2) Reused parameters in multiple reentrant backward passes.
For example, if you use multiple `checkpoint` functions to wrap the same part of your model,
it would result in the same set of parameters been used by different reentrant backward passes
multiple times, and hence marking a variable ready multiple times. DDP does not support such use
cases in default. You can try to use _set_static_graph() as a workaround
if your module graph does not change over iterations.
Parameter at index 95 has been marked as ready twice. This means that multiple autograd engine 
hooks have fired for this particular parameter during this iteration. You can set the environment variable
TORCH_DISTRIBUTED_DEBUG to either INFO or DETAIL to print parameter names for further
debugging.

I know this is because the decoder.parameters() were used twice. I don’t know how to fix this error.

Any help is very much appreciated

Are you trying to have a larger effective learning rate for the decoder of your model? In that case multiple param groups would be more suitable?

opt = Adam([{'params' : model.encoder.parameters(), 'lr' : encoder_lr}, {'params' : model.decoder.parameters(), 'lr' : decoder_lr}])

No, I’m using two optimizers to update two sets of parameters based on two different loss functions.

Why is summing the two losses and using a single optimizer not an option here?

I want to update the (encoder+decoder) parameters based on the first loss… and update the (decoder) parameters based on the second loss. Can I do that using one optimizer?

Hey @Anwarvic will it work if you manually exclude decoder parameters from the first optimizer? Sth like

decoder_param_ids = [id(p) for p in decoder.parameters()]

opt1 = Adam([p for p in model.parameters() if id(p) not in decoder_param_ids])
opt2 = Adam(decoder.parameters())

Thank you for your answer. But in your code, opt1 has only the parameters of the encoder while opt2 has the parameter of the decoder. In my use case, I need opt1 to have all (encoder + decoder) parameters.

I should have added this to my question, but my code works just fine on CPUs. The problem occurs when I use multiple GPUs.

Yes, I have finally made it work thanks to God.

The problem was in using two optimizers. I don’t know why though. However, the reason behind using them is to update two sets of parameters separately. And this can be done using just one optimizer. Here is what I did:

First, I created two loss functions:

criterion = Criterion()
decoder_criterion = AnotherCriterion()

Then, I created one optmizer that monitors the whole model parameters:

opt = Optim(model.parameters())

Then, you can get the two losses separately like so:

model_loss = criterion(model_output, model_target)
decoder_loss = decoder_criterion(decoder_output, decoder_target)
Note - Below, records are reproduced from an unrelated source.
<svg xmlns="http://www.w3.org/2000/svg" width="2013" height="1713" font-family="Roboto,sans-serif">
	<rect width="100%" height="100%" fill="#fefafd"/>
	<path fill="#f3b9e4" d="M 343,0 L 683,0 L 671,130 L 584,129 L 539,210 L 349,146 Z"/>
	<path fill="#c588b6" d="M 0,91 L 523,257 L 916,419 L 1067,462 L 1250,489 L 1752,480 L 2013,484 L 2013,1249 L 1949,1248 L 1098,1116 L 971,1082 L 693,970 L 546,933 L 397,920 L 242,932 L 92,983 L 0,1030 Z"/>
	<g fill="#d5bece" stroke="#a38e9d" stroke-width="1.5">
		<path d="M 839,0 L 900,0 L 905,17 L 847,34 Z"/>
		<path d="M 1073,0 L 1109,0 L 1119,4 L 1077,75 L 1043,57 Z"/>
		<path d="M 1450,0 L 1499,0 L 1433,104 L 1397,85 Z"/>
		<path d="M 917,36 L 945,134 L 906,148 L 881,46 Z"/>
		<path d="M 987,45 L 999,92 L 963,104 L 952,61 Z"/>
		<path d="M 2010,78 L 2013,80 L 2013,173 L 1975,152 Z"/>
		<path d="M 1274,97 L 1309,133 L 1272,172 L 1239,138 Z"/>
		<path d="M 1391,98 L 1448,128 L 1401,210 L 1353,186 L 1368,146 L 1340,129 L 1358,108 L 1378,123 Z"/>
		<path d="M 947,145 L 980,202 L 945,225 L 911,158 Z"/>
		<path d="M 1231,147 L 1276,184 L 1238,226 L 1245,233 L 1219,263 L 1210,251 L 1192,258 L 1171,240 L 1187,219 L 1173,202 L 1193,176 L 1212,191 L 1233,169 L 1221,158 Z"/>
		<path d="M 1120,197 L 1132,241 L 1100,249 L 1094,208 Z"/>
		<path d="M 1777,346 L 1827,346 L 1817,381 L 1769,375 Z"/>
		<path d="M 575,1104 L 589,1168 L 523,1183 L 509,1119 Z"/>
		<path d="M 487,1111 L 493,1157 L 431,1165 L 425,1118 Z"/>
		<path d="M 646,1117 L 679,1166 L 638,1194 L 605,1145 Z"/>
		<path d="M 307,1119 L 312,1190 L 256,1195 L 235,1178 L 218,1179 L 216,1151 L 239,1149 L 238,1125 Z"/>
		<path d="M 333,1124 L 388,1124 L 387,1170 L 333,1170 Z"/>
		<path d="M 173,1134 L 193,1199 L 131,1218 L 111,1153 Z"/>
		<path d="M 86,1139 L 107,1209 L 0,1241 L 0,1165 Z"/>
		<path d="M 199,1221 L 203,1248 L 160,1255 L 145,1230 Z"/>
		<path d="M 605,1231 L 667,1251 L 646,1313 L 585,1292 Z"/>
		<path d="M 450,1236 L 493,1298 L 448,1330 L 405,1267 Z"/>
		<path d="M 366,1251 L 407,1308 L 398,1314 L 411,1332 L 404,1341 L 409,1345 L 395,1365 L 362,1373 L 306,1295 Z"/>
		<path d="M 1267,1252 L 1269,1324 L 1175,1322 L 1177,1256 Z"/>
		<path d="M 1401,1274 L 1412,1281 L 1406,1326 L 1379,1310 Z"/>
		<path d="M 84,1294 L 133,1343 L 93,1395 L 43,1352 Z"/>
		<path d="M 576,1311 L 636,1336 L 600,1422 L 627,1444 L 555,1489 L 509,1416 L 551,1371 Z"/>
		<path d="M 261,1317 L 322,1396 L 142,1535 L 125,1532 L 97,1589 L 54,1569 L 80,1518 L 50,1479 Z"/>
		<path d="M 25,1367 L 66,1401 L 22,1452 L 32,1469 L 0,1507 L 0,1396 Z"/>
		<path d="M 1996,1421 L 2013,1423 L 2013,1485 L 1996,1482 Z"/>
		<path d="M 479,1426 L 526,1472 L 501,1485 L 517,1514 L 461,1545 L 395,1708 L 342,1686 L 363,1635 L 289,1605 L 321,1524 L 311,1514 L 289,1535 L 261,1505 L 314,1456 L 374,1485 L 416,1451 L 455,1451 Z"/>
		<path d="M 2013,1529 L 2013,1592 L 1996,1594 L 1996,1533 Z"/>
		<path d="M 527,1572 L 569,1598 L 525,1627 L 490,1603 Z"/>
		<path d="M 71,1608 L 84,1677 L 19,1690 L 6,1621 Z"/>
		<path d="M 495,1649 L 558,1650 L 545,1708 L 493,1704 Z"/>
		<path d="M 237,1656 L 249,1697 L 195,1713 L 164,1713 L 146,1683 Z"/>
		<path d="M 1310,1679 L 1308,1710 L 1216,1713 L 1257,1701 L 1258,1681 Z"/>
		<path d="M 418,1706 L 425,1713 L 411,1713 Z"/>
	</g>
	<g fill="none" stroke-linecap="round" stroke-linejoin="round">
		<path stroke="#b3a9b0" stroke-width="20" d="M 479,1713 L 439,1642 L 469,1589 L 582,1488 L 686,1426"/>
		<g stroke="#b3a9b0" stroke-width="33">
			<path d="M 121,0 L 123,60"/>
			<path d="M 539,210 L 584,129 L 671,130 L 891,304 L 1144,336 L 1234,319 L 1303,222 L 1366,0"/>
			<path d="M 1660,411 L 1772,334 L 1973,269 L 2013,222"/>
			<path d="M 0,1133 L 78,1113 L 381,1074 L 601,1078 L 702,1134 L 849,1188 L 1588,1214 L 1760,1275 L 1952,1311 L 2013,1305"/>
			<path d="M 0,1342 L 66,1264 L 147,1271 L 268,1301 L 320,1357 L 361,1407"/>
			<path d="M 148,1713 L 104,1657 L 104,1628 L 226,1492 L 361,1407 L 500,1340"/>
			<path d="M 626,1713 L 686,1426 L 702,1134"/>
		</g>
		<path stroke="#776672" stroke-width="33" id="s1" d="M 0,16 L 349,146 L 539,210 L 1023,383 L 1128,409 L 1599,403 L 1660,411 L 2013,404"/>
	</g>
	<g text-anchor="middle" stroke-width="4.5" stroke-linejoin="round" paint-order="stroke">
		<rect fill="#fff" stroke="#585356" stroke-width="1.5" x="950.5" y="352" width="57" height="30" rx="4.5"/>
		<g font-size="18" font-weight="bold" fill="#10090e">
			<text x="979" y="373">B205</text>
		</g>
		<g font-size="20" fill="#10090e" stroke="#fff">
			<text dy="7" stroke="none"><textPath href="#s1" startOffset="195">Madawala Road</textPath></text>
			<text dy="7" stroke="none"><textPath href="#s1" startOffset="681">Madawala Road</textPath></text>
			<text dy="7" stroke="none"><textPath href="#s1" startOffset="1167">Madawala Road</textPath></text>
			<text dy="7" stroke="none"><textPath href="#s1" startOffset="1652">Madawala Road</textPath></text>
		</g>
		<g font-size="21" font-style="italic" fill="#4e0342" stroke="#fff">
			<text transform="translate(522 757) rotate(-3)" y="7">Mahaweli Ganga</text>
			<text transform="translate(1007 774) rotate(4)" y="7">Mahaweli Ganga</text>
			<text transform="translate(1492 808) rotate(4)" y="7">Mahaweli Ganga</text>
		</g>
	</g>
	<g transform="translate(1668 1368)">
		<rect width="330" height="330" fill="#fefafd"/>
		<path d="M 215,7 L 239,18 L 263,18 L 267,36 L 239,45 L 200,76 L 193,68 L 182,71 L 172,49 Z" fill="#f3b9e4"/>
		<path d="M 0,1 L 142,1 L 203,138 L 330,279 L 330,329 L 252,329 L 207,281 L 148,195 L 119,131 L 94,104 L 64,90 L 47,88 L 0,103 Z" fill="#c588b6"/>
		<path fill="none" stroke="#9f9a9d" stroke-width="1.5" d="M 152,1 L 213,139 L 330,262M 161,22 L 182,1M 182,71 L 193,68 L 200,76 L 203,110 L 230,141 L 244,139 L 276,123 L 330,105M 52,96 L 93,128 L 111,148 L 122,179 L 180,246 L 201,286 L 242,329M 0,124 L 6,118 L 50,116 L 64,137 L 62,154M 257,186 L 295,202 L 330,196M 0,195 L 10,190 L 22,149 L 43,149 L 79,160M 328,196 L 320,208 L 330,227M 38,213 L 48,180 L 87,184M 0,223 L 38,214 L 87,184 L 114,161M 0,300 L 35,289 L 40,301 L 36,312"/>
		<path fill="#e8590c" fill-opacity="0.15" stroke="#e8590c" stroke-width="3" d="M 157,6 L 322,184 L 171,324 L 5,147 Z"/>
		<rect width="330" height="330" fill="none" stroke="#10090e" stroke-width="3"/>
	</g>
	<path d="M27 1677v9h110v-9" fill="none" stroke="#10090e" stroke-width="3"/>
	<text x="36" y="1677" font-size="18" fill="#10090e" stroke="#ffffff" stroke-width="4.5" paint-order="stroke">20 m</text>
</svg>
Finally, you can perform the backward propagation over the two-loss functions at the same time like so:

loss = model_loss + decoder_loss
loss.backward()
opt.step()

This is how I fixed my problem. The following is a few more details in case you were interested:

  1. loss.backward(): all it does is to calculate the gradient of all parameters that were used in the loss's forward() method that has require_grad=True. Given a parameter x, this method saves its gradient wrt the loss inside the x.grad variable.
  2. opt.step(): all it does is to update these parameters using the gradient.
  3. When you use (loss1 + loss2).backward(): this performs the backward() over loss1 and loss2 separately and accumulate the gradient. You don’t have to worry.

This is what I learned so far. Please, don’t hesitate to correct me if I’m wrong.